Reproduce the records below in their entirety, exactly as shown.
DATASET RECORDS Start Marker
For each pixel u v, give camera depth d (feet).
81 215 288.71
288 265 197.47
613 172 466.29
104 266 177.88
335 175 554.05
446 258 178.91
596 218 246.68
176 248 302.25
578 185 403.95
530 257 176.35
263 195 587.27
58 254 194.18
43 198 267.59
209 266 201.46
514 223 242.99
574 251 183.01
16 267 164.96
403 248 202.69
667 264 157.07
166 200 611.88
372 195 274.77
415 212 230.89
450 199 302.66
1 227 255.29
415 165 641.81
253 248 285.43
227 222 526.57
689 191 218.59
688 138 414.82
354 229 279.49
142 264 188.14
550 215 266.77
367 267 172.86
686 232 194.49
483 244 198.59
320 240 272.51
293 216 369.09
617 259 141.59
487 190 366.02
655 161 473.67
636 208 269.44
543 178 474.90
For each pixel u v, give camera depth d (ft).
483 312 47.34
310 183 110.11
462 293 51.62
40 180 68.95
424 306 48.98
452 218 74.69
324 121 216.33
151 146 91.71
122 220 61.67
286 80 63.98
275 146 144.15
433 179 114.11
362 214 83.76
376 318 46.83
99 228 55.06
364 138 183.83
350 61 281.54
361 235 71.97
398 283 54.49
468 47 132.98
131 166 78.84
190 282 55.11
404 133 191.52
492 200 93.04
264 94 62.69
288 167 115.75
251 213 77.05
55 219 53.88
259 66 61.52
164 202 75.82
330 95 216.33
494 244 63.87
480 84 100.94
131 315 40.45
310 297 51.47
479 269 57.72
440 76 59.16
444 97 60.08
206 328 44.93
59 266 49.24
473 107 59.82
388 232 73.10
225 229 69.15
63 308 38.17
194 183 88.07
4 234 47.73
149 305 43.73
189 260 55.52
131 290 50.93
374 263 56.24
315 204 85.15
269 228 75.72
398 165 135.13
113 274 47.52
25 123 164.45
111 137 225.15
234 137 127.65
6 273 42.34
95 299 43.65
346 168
DATASET RECORDS End Marker
### OUTPUT OF THE TASK
For each pixel u v, give camera depth d (feet).
81 215 288.71
288 265 197.47
613 172 466.29
104 266 177.88
335 175 554.05
446 258 178.91
596 218 246.68
176 248 302.25
578 185 403.95
530 257 176.35
263 195 587.27
58 254 194.18
43 198 267.59
209 266 201.46
514 223 242.99
574 251 183.01
16 267 164.96
403 248 202.69
667 264 157.07
166 200 611.88
372 195 274.77
415 212 230.89
450 199 302.66
1 227 255.29
415 165 641.81
253 248 285.43
227 222 526.57
689 191 218.59
688 138 414.82
354 229 279.49
142 264 188.14
550 215 266.77
367 267 172.86
686 232 194.49
483 244 198.59
320 240 272.51
293 216 369.09
617 259 141.59
487 190 366.02
655 161 473.67
636 208 269.44
543 178 474.90
For each pixel u v, give camera depth d (ft).
483 312 47.34
310 183 110.11
462 293 51.62
40 180 68.95
424 306 48.98
452 218 74.69
324 121 216.33
151 146 91.71
122 220 61.67
286 80 63.98
275 146 144.15
433 179 114.11
362 214 83.76
376 318 46.83
99 228 55.06
364 138 183.83
350 61 281.54
361 235 71.97
398 283 54.49
468 47 132.98
131 166 78.84
190 282 55.11
404 133 191.52
492 200 93.04
264 94 62.69
288 167 115.75
251 213 77.05
55 219 53.88
259 66 61.52
164 202 75.82
330 95 216.33
494 244 63.87
480 84 100.94
131 315 40.45
310 297 51.47
479 269 57.72
440 76 59.16
444 97 60.08
206 328 44.93
59 266 49.24
473 107 59.82
388 232 73.10
225 229 69.15
63 308 38.17
194 183 88.07
4 234 47.73
149 305 43.73
189 260 55.52
131 290 50.93
374 263 56.24
315 204 85.15
269 228 75.72
398 165 135.13
113 274 47.52
25 123 164.45
111 137 225.15
234 137 127.65
6 273 42.34
95 299 43.65
346 168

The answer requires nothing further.